The reversal of Xa inhibitors has been a long-standing subject of investigation. Recently, andexanet alfa, a recombinant Xa molecule and decoy receptor for rivaroxaban and apixaban, has shown promise as an antidote to these anticoagulants.6–8 In the Andexanet Alfa, a Novel Antidote to the Anticoagulation Effects of FXA Inhibitor Rivaroxaban (ANNEXA-R) trial, andexanet given as a bolus or as a bolus and infusion effectively suppressed anticoagulant therapy almost immediately in healthy older volunteers who were taking rivaroxaban.8 However, the U.S. Food and Drug Administration has not approved andexanet for use because there are some important caveats. For instance, the cohort receiving the bolus dose showed evidence of gradual rebound anticoagulation almost immediately after the infusion ended, with return to the individual's baseline elimination curve over time.8

In clinical practice, the indications for andexanet include major and potentially fatal bleeding episodes. However, many patients with large-volume, acute bleeding also have substantial kidney dysfunction, liver dysfunction, or both. In healthy people, approximately 33% of plasma rivaroxaban is cleared renally in its active form, and 66% is metabolized through cytochrome P450-dependent mechanisms into an inactive form.9 Thus, severe liver and kidney dysfunction can substantially slow the patient's intrinsic rate of rivaroxaban elimination. Because studies show that current reversal agents inhibit the anticoagulant effect without expediting clearance or degradation, the risk of rebound coagulation may be greater in acutely ill patients than in healthy patients. The full effects of rivaroxaban in patients with ESRD are not known. The Rivaroxaban Once Daily Oral Direct Factor Xa Inhibition Compared with Vitamin K Antagonism for Prevention of Stroke and Embolism Trial in Atrial Fibrillation (ROCKET-AF) excluded patients with a creatinine clearance <30 mL/min.10 In other studies, however, severe declines in kidney function significantly prolonged the areas under the plasma concentration-time curve and the effect-time curve.3

Our experimental method of using TPE to reverse the anticoagulant effect of rivaroxaban resulted in a slower initial decrease in anticoagulation than that reported for andexanet. However, we think that TPE has an advantage over andexanet in that it does not rely on the patient's intrinsic kidney and liver function to clear the drug. A second advantage is that, in selected patients at high risk of thromboembolism, TPE would enable a titratable decrease in the anticoagulant effect of rivaroxaban, which may occasionally be preferable to the rapid reversal of anticoagulation seen with andexanet, given recent evidence of thromboembolic events with use of andexanet in high-risk populations.7 Third, for patients with severe bleeding, such as that caused by an intracranial hemorrhage, the permanent removal of rivaroxaban by means of TPE considerably reduces the risk of rebound anticoagulation.
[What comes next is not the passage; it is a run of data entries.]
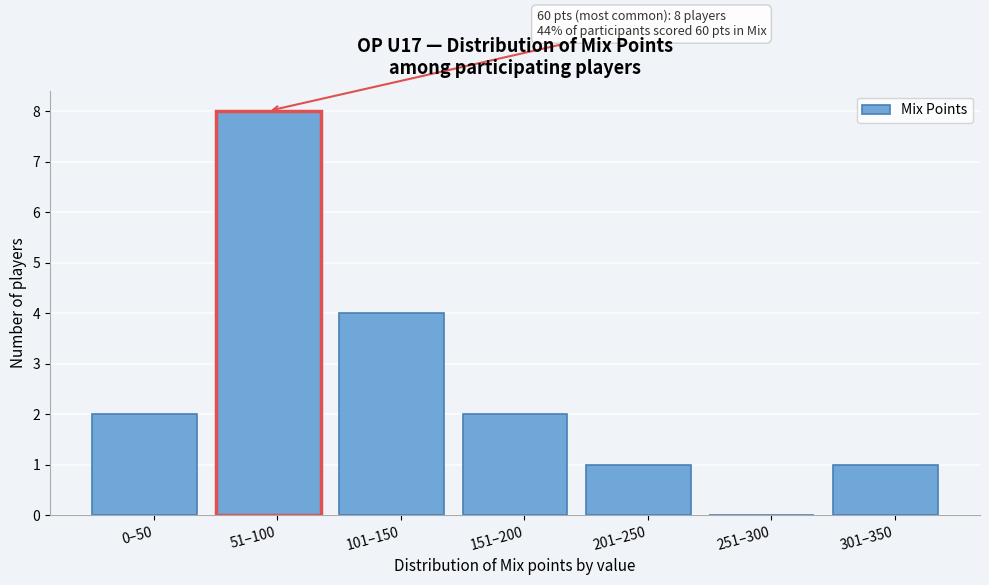

Reading left to right, what are all the values shown in this chart?

0–50=2	51–100=8	101–150=4	151–200=2	201–250=1	251–300=0	301–350=1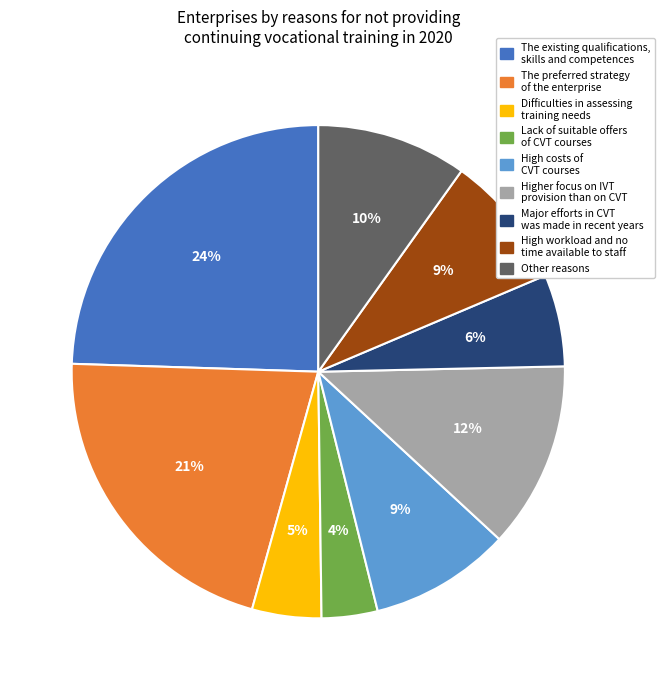

Which category has the smallest portion of the pie?

Lack of suitable offers of CVT courses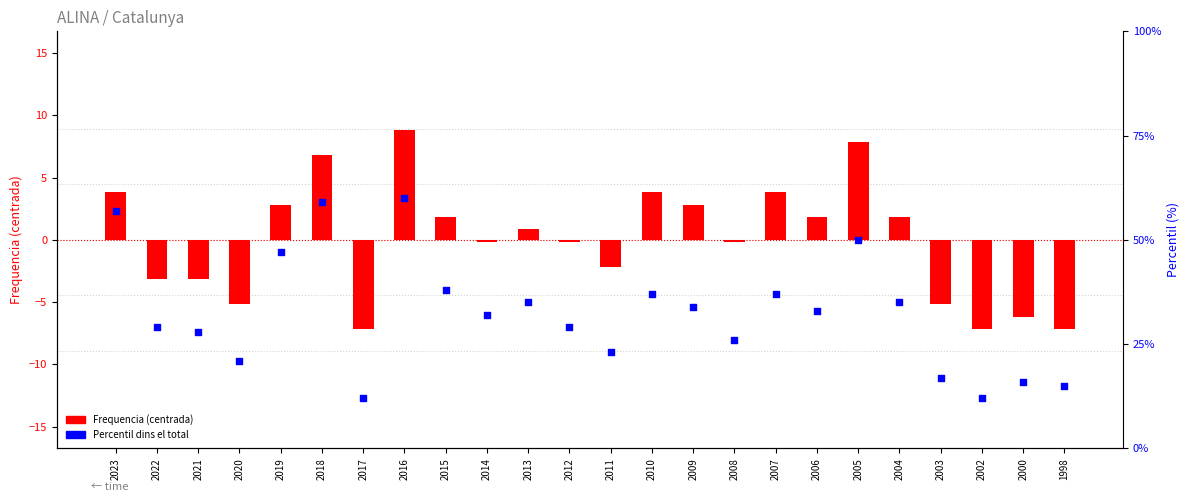

Which series reaches the minimum Y coordinate?

Frequencia (centrada)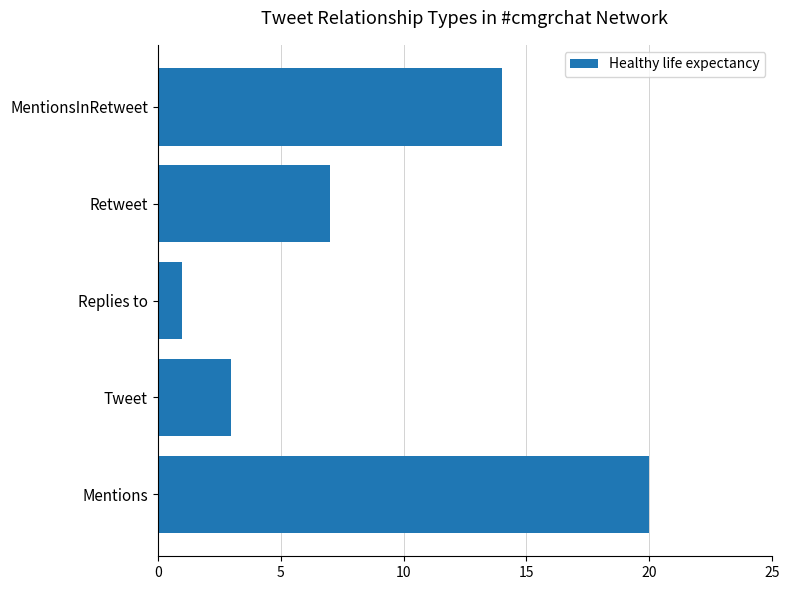

What is the average value?

9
To our knowledge, ours is the first report of the use of TPE to acutely reverse the anticoagulant effect of rivaroxaban. Of note, in 2015, Lam and colleagues11 reported a similar use of TPE in the reversal of the anticoagulant effect of apixaban in a patient with cardiac tamponade.

In summary, TPE may provide a valuable option for reversing the anticoagulant effect of rivaroxaban in patients who have large-volume, life-threatening bleeding or who need urgent procedures. In the presence of substantial kidney or liver dysfunction, TPE may provide some benefit over other therapies under development. Further prospective investigation is necessary to validate the use of TPE for the reversal of hemorrhage during direct oral anticoagulant use.